I would like to subset rows of my data
library(data.table); set.seed(333); n <- 100
dat <- data.table(id=1:n, group=rep(1:2,each=n/2), x=runif(n,100,120), y=runif(n,200,220), z=runif(n,300,320))
> head(dat)
id group x y z
1: 1 1 109.3400 208.6732 308.7595
2: 2 1 101.6920 201.0989 310.1080
3: 3 1 119.4697 217.8550 313.9384
4: 4 1 111.4261 205.2945 317.3651
5: 5 1 100.4024 212.2826 305.1375
6: 6 1 114.4711 203.6988 319.4913
in several stages within each group. I need to automate this and it might happen that the subset is empty. For example, focusing only on group 1,
dat1 <- dat[1:50]
> s <-subset(dat1,x>119)
> s
id group x y z
1: 3 1 119.4697 217.8550 313.9384
2: 50 1 119.2519 214.2517 318.8567
the second step subset(s, y>219)
would come up empty but I would still want to apply the third step subset(s,z>315)
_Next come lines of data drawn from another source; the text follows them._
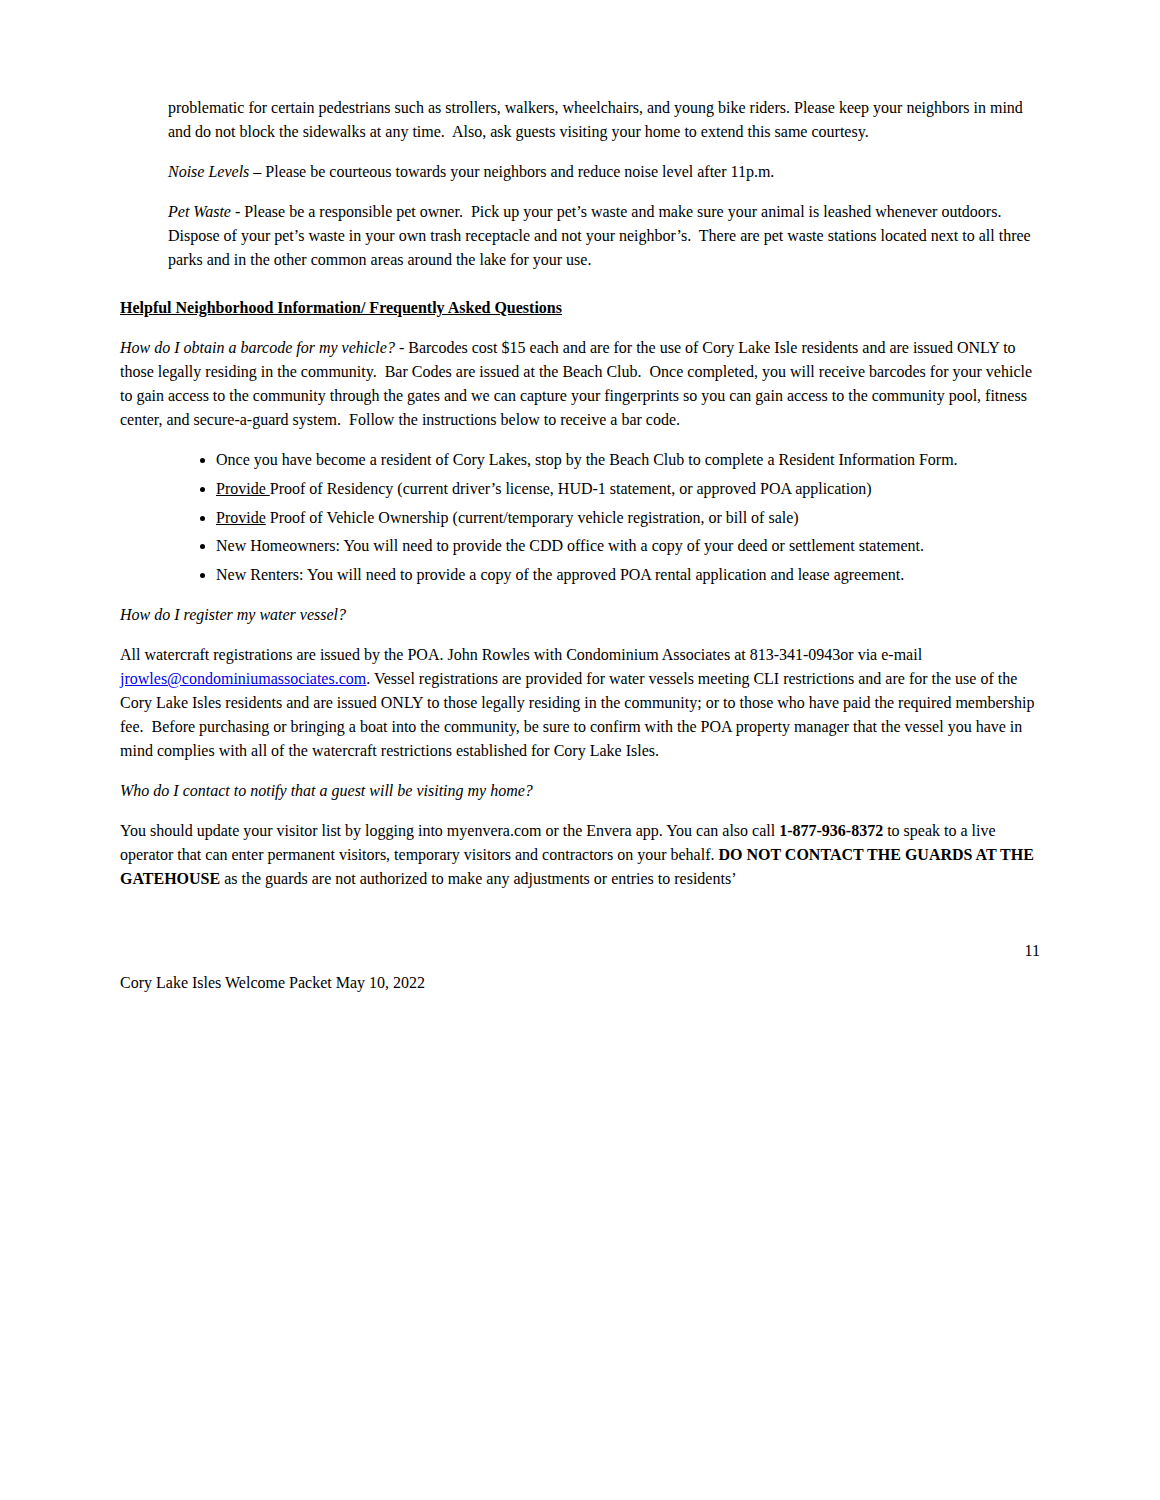problematic for certain pedestrians such as strollers, walkers, wheelchairs, and young bike riders. Please keep your neighbors in mind and do not block the sidewalks at any time. Also, ask guests visiting your home to extend this same courtesy.
Noise Levels – Please be courteous towards your neighbors and reduce noise level after 11p.m.
Pet Waste - Please be a responsible pet owner. Pick up your pet’s waste and make sure your animal is leashed whenever outdoors. Dispose of your pet’s waste in your own trash receptacle and not your neighbor’s. There are pet waste stations located next to all three parks and in the other common areas around the lake for your use.
Helpful Neighborhood Information/ Frequently Asked Questions
How do I obtain a barcode for my vehicle? - Barcodes cost $15 each and are for the use of Cory Lake Isle residents and are issued ONLY to those legally residing in the community. Bar Codes are issued at the Beach Club. Once completed, you will receive barcodes for your vehicle to gain access to the community through the gates and we can capture your fingerprints so you can gain access to the community pool, fitness center, and secure-a-guard system. Follow the instructions below to receive a bar code.
Once you have become a resident of Cory Lakes, stop by the Beach Club to complete a Resident Information Form.
Provide Proof of Residency (current driver’s license, HUD-1 statement, or approved POA application)
Provide Proof of Vehicle Ownership (current/temporary vehicle registration, or bill of sale)
New Homeowners: You will need to provide the CDD office with a copy of your deed or settlement statement.
New Renters: You will need to provide a copy of the approved POA rental application and lease agreement.
How do I register my water vessel?
All watercraft registrations are issued by the POA. John Rowles with Condominium Associates at 813-341-0943or via e-mail jrowles@condominiumassociates.com. Vessel registrations are provided for water vessels meeting CLI restrictions and are for the use of the Cory Lake Isles residents and are issued ONLY to those legally residing in the community; or to those who have paid the required membership fee. Before purchasing or bringing a boat into the community, be sure to confirm with the POA property manager that the vessel you have in mind complies with all of the watercraft restrictions established for Cory Lake Isles.
Who do I contact to notify that a guest will be visiting my home?
You should update your visitor list by logging into myenvera.com or the Envera app. You can also call 1-877-936-8372 to speak to a live operator that can enter permanent visitors, temporary visitors and contractors on your behalf. DO NOT CONTACT THE GUARDS AT THE GATEHOUSE as the guards are not authorized to make any adjustments or entries to residents’
11
Cory Lake Isles Welcome Packet May 10, 2022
. If I were to set the threshold manually, Frank has provided an excellent solution here that outputs
> f(dat1, x>119, y>219, z>315)
cond skip
1: x > 119 FALSE
2: y > 219 TRUE
3: z > 315 FALSE
id group x y z
1: 50 1 119.2519 214.2517 318.8567
and reports which parts were skipped.
My problem is that I need to apply this to different groups simultaneously, where the thresholds for each group are given in a separate data.table. The goal is to have at least one id
per group. For example, if my thresholds were
c <- data.table(group=1:2, x=c(119,119), y=c(219,219), z=c(315,319))
> c
group x y z
1: 1 119 219 315
2: 2 119 219 319
I would like to end up with
> res
id group x y z
1: 50 1 119.2519 214.2517 318.8567
2: 55 2 119.2634 219.0044 315.6556
I could apply Frank's function repeatedly within a for-loop but I am sure there are cleverer ways that save time. I wonder, for instance, whether the function can be applied to each group within data.table. Or perhaps there is a way within the tidyverse, which I am not really familiar with yet.